I haven't played around with this yet, but it seems like a reasonable idea and doesn't interfere with core pdfplumber functionality, so I'm inclined to merge. Is it ready to merge?

Is there a general method to properly transform PDF BBoxes into pdfplumber ones for a page?

If I'm understanding correctly, this this question pertains to flipping the vertical coordinates, so that (x0, y0, x1, y1) (i.e., bbox with origin at the bottom-left) becomes (x0, top, x1, bottom) (origin at top-left). Is that right? If so: We just calculate the top and bottom attributes once, on parsing:

https://github.com/jsvine/pdfplumber/blob/1ad3905612d6c9ac9b285332850da23a0a96f0ba/pdfplumber/page.py#L399-L402

... and then use (x0, top, x1, bottom) as the standard bbox throughout.

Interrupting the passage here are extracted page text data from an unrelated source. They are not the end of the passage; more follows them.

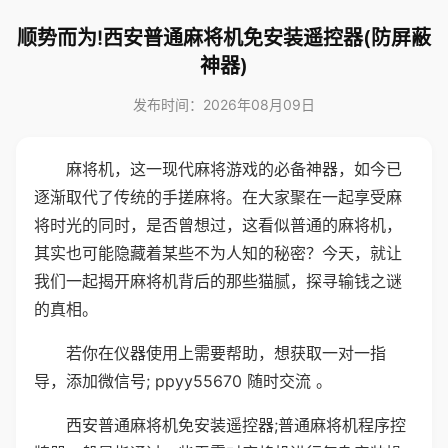
顺势而为!西安普通麻将机免安装遥控器(防屏蔽
神器)
发布时间：2026年08月09日
麻将机，这一现代麻将游戏的必备神器，如今已
逐渐取代了传统的手搓麻将。在大家聚在一起享受麻
将时光的同时，是否曾想过，这看似普通的麻将机，
其实也可能隐藏着某些不为人知的秘密？今天，就让
我们一起揭开麻将机背后的那些猫腻，探寻输钱之谜
的真相。
若你在仪器使用上需要帮助，想获取一对一指
导，添加微信号; ppyy55670 随时交流 。
西安普通麻将机免安装遥控器;普通麻将机程序控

dhdaines commented 4 months ago

I haven't played around with this yet, but it seems like a reasonable idea and doesn't interfere with core pdfplumber functionality, so I'm inclined to merge. Is it ready to merge?

I think maybe I'll add a companion / convenience method find to get just the first instance of an element, and at least minimally handle the issue below (it's a bit more complicated, basically I can use the example code above as a unit test).

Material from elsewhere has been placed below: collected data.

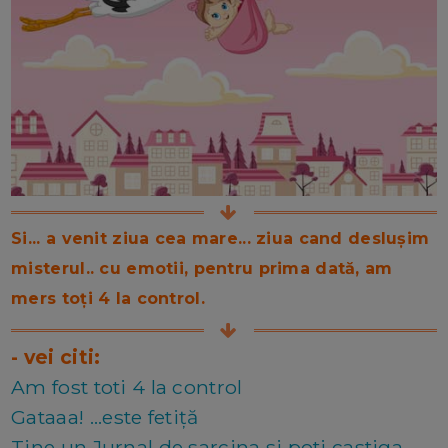
Si... a venit ziua cea mare... ziua cand deslușim
misterul.. cu emotii, pentru prima dată, am
mers toți 4 la control.
- vei citi:
Am fost toti 4 la control
Gataaa! ...este fetiță
Tine un Jurnal de sarcina si poti castiga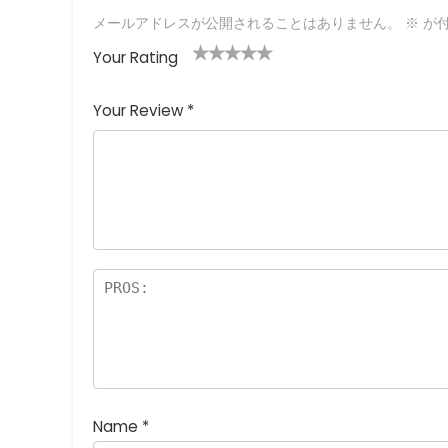
メールアドレスが公開されることはありません。
※
が付
Your Rating
1
2つ
3つ星
4つ星
5つ星 (最
つ
星
(最高
(最高評
高評価: 5
Your Review
*
星
(最
評価:
価: 5つ
つ星)
(
高評
5つ
星)
最
価:
星)
高
5つ
評
星)
価
:
5
つ
星
)
Name
*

Is there a general method to properly transform PDF BBoxes into pdfplumber ones for a page?

If I'm understanding correctly, this this question pertains to flipping the vertical coordinates, so that (x0, y0, x1, y1) (i.e., bbox with origin at the bottom-left) becomes (x0, top, x1, bottom) (origin at top-left). Is that right? If so: We just calculate the top and bottom attributes once, on parsing:

The issue is a bit more complicated because when you crop a page, all of the object coordinates go through the crop_fn which adjusts them. So far, so good, but structure tree elements can have a BBox attribute specified on them which is not attached to any particular object. In element_bbox we will prefer this if it exists, but then we will also have to transform it, not only flipping the vertical coordinates, but also applying crop_fn.

I can probably hack something up so this minimally works but we might want to refactor it at some point.

dhdaines commented 4 months ago

Should be ready to merge now!

I didn't realize that cropping a page doesn't actually translate the coordinates of the objects, it just clips them to the new bounding box - nonetheless, this didn't work right for structure elements with BBox attributes, and now it does.

jsvine commented 4 months ago

Thanks, now merged! (And correct re. the non-translation of coordinates.)